MATERIAL TO PROCESS

◇ ◇ ◇ ◇

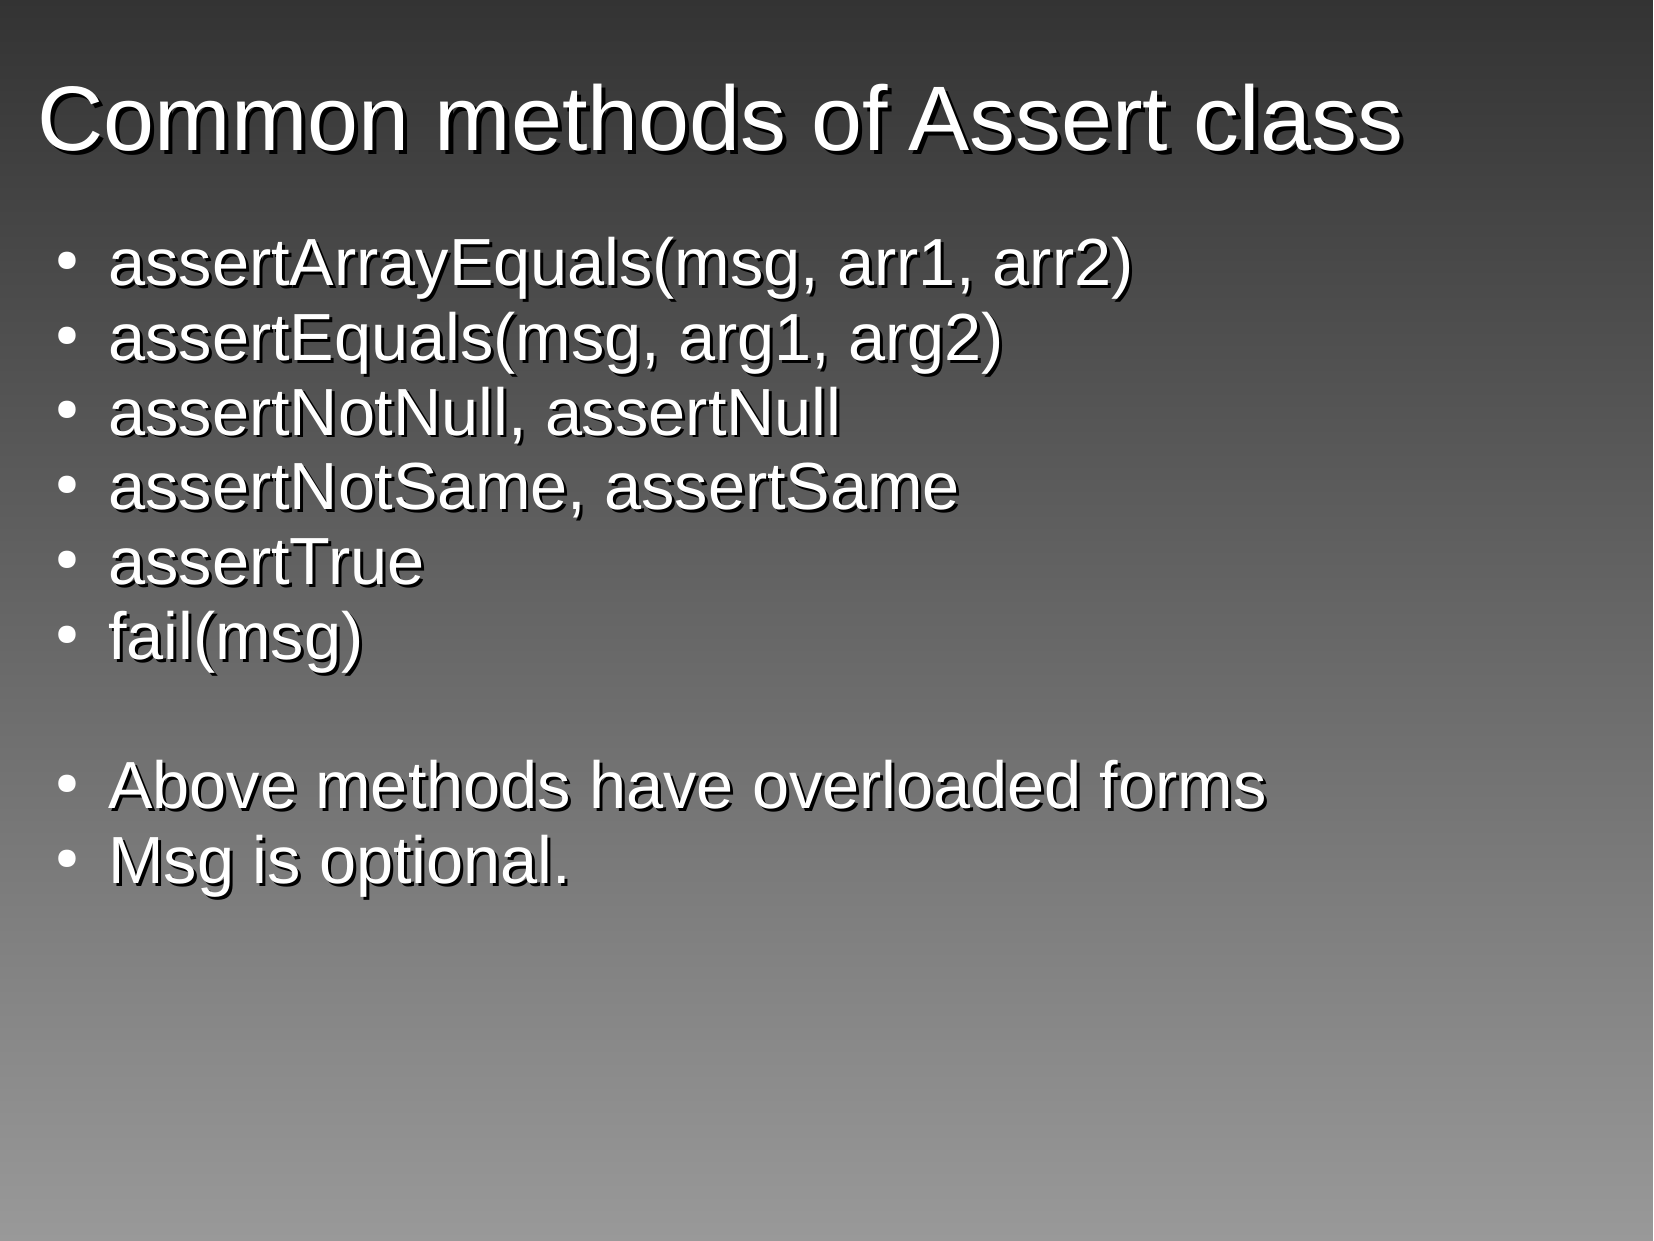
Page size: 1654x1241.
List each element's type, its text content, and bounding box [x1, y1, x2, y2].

list assertArrayEquals(msg, arr1, arr2) assertEquals(msg, arg1, arg2) assertNotNull, assertNull assertNotSame, assertSame assertTrue fail(msg) Above methods have overloaded forms Msg is optional. [37, 225, 1613, 1126]
title Common methods of Assert class [37, 56, 1613, 181]
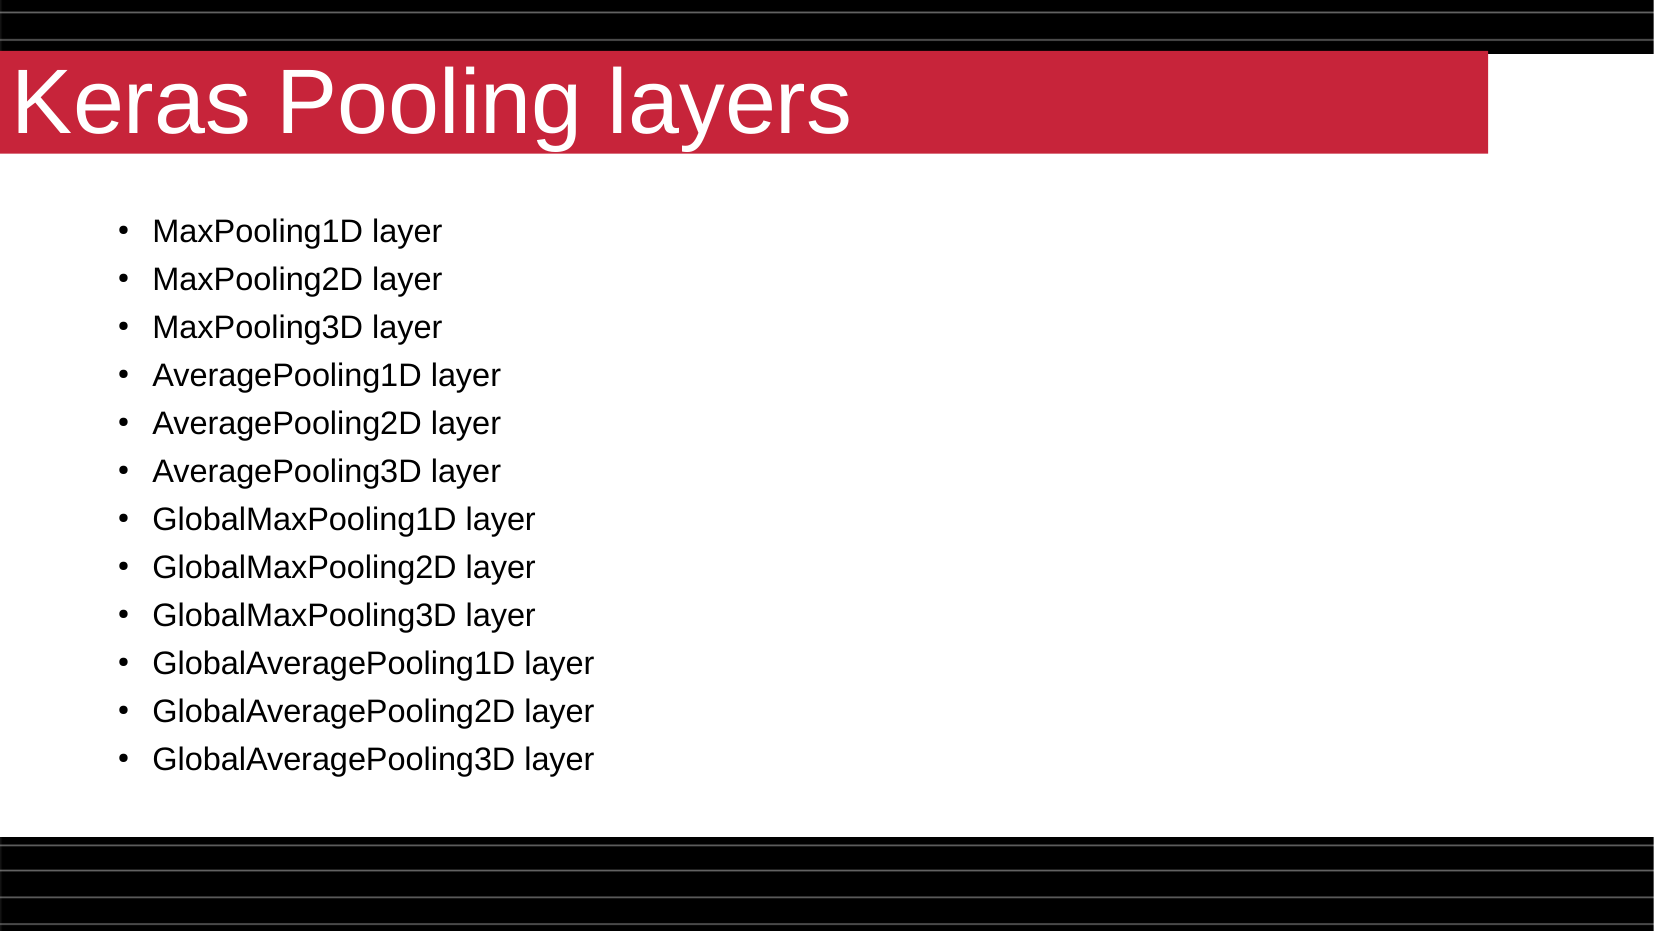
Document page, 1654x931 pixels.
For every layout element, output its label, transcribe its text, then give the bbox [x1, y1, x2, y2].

list MaxPooling1D layer MaxPooling2D layer MaxPooling3D layer AveragePooling1D layer AveragePooling2D layer AveragePooling3D layer GlobalMaxPooling1D layer GlobalMaxPooling2D layer GlobalMaxPooling3D layer GlobalAveragePooling1D layer GlobalAveragePooling2D layer GlobalAveragePooling3D layer [106, 212, 1465, 780]
picture [0, 0, 1654, 54]
title Keras Pooling layers [0, 50, 1489, 154]
picture [0, 837, 1654, 931]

◇ ◇ ◇ ◇

EXERCISE DETAILS
Render the lines from the start of the records through the line containing "List each element's" as a numbered list, including both ends. Omit blank lines and leave out the pictures.

TASK SOLUTION
1. Page size: 1654x1241.
2. List each element's type, its text content, and bounding box [x1, y1, x2, y2].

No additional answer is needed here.